What the exercise asks
Reproduce the rows below word for word, starting with the first line and going on through the line that contains "scientific name: Euclea".

Data excerpts
○ ○ ○ ○ ○
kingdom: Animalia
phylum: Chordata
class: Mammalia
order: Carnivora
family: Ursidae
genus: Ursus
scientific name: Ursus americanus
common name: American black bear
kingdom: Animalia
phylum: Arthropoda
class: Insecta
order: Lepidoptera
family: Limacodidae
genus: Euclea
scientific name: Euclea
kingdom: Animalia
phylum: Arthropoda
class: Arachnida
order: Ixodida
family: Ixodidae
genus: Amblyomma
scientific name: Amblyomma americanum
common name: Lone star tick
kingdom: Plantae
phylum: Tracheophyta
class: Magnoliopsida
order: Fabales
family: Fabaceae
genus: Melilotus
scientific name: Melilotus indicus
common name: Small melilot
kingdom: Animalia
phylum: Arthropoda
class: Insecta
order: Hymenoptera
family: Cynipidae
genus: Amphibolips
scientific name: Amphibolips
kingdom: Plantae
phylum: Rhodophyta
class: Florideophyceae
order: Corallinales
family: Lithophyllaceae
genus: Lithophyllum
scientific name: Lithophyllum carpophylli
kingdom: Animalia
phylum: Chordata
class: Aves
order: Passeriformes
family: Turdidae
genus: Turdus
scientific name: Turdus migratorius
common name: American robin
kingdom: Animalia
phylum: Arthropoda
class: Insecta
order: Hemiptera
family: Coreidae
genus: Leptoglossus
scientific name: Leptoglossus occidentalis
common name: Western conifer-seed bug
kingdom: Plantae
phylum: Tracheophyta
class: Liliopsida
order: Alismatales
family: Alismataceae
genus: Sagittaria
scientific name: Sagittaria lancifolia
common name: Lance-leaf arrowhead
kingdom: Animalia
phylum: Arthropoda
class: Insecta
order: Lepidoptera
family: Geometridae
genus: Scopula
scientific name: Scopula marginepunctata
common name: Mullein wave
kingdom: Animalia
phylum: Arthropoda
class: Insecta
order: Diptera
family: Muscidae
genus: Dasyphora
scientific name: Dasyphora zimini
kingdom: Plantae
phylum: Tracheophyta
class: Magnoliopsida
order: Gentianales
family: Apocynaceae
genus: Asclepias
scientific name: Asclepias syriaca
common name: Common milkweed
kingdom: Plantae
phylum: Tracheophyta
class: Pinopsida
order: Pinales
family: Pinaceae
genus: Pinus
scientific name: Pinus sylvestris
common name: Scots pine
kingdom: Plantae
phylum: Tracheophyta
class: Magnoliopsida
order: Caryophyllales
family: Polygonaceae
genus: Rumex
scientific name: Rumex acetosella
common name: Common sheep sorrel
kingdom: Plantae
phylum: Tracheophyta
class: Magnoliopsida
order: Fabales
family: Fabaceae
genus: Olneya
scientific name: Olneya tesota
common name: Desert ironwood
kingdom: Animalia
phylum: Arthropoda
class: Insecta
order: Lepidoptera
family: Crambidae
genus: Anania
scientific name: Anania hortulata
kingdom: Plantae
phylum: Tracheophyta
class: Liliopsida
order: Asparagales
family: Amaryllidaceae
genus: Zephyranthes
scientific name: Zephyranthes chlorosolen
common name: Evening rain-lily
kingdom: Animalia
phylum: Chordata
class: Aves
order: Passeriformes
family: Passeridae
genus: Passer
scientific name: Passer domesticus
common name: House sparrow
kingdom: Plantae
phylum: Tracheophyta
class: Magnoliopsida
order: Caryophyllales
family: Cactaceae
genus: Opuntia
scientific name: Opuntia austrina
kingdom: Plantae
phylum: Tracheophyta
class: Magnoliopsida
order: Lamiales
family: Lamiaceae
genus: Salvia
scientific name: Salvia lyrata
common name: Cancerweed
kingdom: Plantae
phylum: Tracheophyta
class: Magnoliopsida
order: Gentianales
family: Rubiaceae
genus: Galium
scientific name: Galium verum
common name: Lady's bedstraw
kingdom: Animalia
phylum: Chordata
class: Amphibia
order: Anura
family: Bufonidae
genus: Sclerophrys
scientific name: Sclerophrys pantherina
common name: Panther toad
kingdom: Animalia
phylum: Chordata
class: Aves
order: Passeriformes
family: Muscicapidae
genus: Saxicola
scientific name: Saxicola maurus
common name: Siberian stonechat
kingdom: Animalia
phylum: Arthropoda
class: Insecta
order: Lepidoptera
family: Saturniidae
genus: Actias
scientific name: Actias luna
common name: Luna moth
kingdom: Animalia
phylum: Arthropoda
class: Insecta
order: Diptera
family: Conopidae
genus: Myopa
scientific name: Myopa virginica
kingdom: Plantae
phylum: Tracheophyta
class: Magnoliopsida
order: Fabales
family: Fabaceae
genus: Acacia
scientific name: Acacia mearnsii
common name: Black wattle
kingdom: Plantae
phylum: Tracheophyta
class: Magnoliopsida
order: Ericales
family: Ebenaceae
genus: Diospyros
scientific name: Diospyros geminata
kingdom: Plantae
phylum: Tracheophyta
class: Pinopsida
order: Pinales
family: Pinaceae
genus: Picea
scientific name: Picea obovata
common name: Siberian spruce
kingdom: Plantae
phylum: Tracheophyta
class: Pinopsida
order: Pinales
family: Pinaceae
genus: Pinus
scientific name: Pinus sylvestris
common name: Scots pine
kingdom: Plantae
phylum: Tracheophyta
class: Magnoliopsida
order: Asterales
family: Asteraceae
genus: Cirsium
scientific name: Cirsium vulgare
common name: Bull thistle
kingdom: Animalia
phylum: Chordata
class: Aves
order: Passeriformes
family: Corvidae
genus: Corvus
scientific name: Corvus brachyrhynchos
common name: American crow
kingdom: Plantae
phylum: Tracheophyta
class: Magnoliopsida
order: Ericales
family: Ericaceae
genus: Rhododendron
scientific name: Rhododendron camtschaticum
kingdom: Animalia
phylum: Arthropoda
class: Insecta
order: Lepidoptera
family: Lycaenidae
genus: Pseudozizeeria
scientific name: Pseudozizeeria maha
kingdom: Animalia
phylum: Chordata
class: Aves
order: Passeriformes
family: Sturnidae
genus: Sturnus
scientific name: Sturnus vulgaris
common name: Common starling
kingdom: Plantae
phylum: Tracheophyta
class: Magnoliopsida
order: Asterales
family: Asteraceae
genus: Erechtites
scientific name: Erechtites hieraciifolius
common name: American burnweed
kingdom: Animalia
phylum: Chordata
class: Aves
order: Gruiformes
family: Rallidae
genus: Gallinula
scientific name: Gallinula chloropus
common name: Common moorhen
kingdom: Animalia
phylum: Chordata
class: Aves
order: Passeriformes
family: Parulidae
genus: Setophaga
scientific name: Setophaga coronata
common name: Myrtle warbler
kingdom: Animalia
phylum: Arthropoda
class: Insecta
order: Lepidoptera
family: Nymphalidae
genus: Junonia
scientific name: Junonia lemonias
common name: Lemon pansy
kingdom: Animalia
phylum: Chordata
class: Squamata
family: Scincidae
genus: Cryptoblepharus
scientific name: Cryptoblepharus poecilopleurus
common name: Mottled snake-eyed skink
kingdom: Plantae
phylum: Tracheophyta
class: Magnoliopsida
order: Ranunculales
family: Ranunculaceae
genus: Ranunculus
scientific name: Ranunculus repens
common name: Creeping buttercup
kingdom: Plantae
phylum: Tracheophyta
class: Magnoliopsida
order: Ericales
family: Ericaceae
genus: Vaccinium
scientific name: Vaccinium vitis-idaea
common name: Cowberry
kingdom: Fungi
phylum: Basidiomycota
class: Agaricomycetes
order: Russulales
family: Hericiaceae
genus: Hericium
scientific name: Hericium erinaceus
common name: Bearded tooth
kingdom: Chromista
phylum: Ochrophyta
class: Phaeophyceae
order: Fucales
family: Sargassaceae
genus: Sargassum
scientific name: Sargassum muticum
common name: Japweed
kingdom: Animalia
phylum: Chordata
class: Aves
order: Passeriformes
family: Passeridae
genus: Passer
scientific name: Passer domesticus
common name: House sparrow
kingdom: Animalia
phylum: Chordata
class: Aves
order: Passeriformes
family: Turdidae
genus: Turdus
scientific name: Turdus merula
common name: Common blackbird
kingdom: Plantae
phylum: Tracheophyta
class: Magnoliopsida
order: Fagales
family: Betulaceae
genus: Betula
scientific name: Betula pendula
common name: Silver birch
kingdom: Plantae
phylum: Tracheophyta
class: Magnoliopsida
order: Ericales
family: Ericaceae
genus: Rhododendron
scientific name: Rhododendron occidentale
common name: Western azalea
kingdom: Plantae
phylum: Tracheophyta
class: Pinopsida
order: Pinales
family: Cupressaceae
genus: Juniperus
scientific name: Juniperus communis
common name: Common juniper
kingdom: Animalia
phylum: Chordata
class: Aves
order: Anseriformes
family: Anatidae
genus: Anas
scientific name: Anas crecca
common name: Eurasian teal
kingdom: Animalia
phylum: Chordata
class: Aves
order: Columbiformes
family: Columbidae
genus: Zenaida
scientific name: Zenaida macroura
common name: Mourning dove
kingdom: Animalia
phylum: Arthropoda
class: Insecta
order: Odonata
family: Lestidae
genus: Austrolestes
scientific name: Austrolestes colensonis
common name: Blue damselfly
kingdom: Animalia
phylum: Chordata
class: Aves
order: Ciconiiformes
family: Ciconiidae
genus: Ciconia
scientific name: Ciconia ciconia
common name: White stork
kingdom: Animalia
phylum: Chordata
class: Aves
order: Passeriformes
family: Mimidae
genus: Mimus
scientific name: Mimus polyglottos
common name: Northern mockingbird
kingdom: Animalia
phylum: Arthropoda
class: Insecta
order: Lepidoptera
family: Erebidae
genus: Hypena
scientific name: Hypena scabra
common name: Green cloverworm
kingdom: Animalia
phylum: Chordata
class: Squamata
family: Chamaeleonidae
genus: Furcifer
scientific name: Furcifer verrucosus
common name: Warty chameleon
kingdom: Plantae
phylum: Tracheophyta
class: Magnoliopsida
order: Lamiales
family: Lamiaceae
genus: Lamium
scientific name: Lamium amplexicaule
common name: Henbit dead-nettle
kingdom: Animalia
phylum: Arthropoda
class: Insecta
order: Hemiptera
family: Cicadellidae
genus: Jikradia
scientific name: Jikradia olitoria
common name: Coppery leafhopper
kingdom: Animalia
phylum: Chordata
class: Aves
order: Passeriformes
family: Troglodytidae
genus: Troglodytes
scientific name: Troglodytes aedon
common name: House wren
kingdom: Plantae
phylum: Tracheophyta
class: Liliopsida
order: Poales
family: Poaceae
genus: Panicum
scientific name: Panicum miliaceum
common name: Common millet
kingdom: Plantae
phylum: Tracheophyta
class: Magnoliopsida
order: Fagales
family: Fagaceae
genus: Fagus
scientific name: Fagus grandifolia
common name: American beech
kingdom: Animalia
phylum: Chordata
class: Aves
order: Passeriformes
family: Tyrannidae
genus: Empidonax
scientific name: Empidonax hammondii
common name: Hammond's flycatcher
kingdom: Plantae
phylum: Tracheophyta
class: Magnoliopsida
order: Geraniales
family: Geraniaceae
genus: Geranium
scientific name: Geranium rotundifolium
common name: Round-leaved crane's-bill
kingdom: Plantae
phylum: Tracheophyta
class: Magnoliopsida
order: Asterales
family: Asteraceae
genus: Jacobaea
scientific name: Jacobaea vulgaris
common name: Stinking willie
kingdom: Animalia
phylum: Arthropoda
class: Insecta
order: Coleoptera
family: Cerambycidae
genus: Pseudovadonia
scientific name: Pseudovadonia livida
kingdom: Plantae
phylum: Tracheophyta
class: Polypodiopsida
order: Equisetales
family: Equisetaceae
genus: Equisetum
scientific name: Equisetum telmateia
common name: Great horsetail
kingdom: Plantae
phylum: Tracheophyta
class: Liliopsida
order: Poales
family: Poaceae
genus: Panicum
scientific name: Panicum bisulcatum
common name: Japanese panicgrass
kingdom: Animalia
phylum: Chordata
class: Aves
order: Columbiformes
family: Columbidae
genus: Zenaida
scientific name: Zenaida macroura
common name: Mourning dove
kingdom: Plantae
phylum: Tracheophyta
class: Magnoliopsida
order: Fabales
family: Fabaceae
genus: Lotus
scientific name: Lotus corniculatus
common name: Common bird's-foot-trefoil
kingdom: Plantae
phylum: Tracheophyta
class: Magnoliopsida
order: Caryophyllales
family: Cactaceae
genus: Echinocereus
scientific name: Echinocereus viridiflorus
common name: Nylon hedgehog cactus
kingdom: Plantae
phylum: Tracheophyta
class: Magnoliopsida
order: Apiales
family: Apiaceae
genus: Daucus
○ ○ ○ ○ ○
Answer for this exercise
kingdom: Animalia
phylum: Chordata
class: Mammalia
order: Carnivora
family: Ursidae
genus: Ursus
scientific name: Ursus americanus
common name: American black bear
kingdom: Animalia
phylum: Arthropoda
class: Insecta
order: Lepidoptera
family: Limacodidae
genus: Euclea
scientific name: Euclea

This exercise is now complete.